Parece curioso el aspecto inverso que se da entre Manet y Monet: mientras que en el primero el espíritu se resistía a la llamada del arte a romper las trabas de los prejuicios, tabúes y entresijos de la doble moral de la sociedad burguesa, el otro rompía tales ataduras en pos de su definición o perfil definitivo de artista totalmente radical y revolucionario.
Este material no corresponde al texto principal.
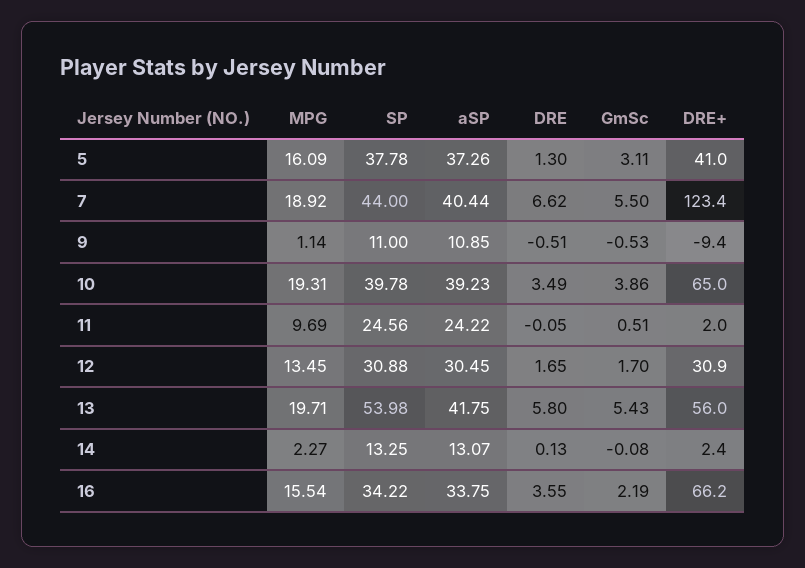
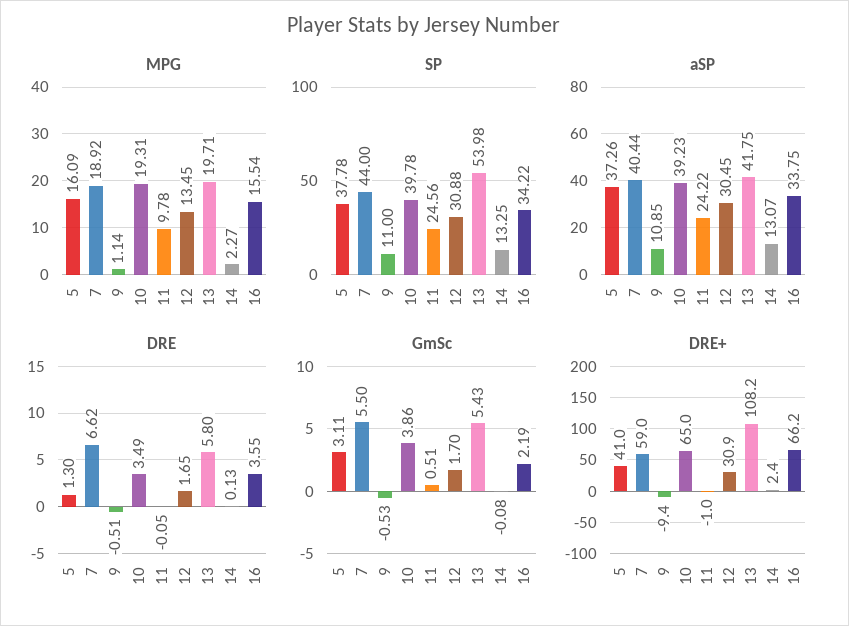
DRE+, 7: 123.4 -> 59
MPG, 11: 9.69 -> 9.78
DRE+, 11: 2 -> -1
DRE+, 13: 56 -> 108.2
Manet constituyó un puente esencial para llegar al impresionismo. Fue el puente entre los precursores de este estilo (Velásquez, Goya, Turner, etc.) y los impresionistas como tales. Pero no lo valoró. Su mano fue la cuna donde la lengua de su pincel blasfemó estertores formales contra el academicismo tradicional de entonces, pero él negó la paternidad (más bien la abuelidad) de la nueva corriente, igual como hiciera con su hijo biológico. Negó, en público, ser artista contrario a la tradición (lo que a su vez contradecía su obra misma) para desligarse de un estilo que en su criterio lo avergonzaba y lo cualquierizaba ante su “respetable y honorable estirpe” (recordemos la actitud despectiva que se sentía hacia los impresionistas, con cuyo sentido nació el propio término). Sin embargo, la historia da a otros hombres la oportunidad de hacer lo que unos no hicieron, ya por flojera, genuflexión, negligencia o lo que fuera. Y Monet fue el hombre, el artista en cuya voluntad se fraguó la gloria de una nueva aventura no intuida jamás sino por una reducidísima cantidad de artistas predecesores. Él (Monet), Renoir, Sisley, Pissarro, Morisot, Degas y otros lograron lo que sus precursores apenas intuyeron (y Manet no alcanzó, pese a vivir el momento decisivo de la nueva estética): el vuelo radical del arte pictórico, el rompimiento tajante de las cadenas o bozales del precepto que no le permitían volar por los cielos del más allá. Desde entonces el arte pictórico fue definitivamente otro y con él, las otras artes.